Before AI, increasing portions of academia across all disciplines lived by the dictum, for professors, “we pretend to teach,” and, for students, “we pretend to learn.”
And the name of the real game, for increasing numbers of faculty and students in the 1970s, 1980s, 1990s, 2000s, 2010s,and 2020s, was first getting the necessary certificates by any means necessary, then the salary increases, then the grants, and finally the prestige.
AI is the perfect structural end-product for this cesspool of largely pretend learning and teaching.
Now, no more pretenses about either teaching or learning actually going on–AI will take care of everything for everyone.
Western medicine is limited enough as it is.
It virtually ignores nutrition, and knows next to nothing about the immune system. It is not preventive, and deliberately ignores natural therapies, treating them all as quackery regardless of actual efficacy.
AI will only be as good as the programming and the data it is given, as well as the built-in biases – so, in short, not much better than the average doctor who is stuck at the same level of knowledge as his/her training years, and rarely progresses beyond.
Who knows, AI might even show up the many limitations of western medicine, and make all of those real ‘quacks’ redundant.
AI won’t show up the deficiencies in western medicine if that is all it knows about. It will usually get an approximately correct answer within set paradigms (no answers involving the gut biome, or immunology); and every now and again it will ‘hallucinate’ something that will use known terminology and look at first glance plausible.
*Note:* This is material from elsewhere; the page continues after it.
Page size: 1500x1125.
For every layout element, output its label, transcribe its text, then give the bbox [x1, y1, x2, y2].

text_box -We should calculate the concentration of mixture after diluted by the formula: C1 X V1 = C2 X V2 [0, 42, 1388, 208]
Bravo for reporting the zeitgeist. A regular benefit of NC.
Every survivor of health problems is going to need a respectable reference manual on anatomy and physiology and practitioners who can explain their diagnoses.
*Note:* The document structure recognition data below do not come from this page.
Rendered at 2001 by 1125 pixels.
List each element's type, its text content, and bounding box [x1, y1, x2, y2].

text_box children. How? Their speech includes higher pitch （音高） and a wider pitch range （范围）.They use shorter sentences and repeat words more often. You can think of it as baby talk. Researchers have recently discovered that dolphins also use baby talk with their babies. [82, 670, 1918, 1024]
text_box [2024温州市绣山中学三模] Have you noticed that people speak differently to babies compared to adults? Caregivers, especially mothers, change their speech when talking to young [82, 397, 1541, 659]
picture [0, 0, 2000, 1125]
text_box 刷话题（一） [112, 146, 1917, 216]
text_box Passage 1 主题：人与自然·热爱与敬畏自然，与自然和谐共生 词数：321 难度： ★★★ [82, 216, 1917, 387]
I have long treated my health as needing to meet my caregiver intellectually half way where we can agree on the problem(s). Thus I don’t need extensive training, just the persistence to understand a narrow scientific study. I just need to understand the rationale for what I’m being told.
Then my heavily trained partner in my medical journey will likely know how to select an adequate protocol / repair person.
I have yet to give and AI a prompt. I see that as comparable to walking around with a sandwich board saying “Tell me a lie”.
I suppose all the major medical journal article are scraped into the med AI programs. I’ve read here on NC how fallen those journal articles are now from what they once were before corporate capture. Sounds like med AI will become another case of Garbage In, Garbage Out (GIGO). In a reiterative loop. Maybe AI is starting to author med journal articles. Does med AI become self-referential GIGO?
So, will AI Medicos “delete” their failures?
ChatGPT-enabled cheating is allegedly rampant at all colleges, elite and not. as many classes, of all varieties, allow unsecured laptops to be used during exams.
I imagine no one takes their exams by hand. Econometrics to Shakespeare, most of my exams were done by hand, usually written in university-issued mini-notebooks.
those were the days, lol
Yes. I remember essay based tests in High School.
One teacher explained a low score to me thus; “I want to see you explain your reasoning. Then I’ll know that you understand the subject.”
The fundamental drive for digitization and AI is a form of religious fundamentalism. Think about the man waiting on the mountain and here comes the big arm out of the clouds with what? The tablets…or think of the Protestant Reformation. Or think about Ramon Lull and Liebniz (Calculemus) leading to George Boole (The Laws of Thought) and finally Claude Shannon. Anybody see Elon Musk’s remarks about TruthGTP?? The age old western drive for an infallible authority that is non-human. You have to take humans out of the loop because we are fallen creatures. We cannot be trusted with a burnt out match. And of course this effort has always failed. And it will fail again.
Do all these “students” get to use AI when the tak IQ tests?
We (patients) need to develop a protocol for asking where PAs and NPs have been trained. I.e., how do we get people who have done more than correspondence school?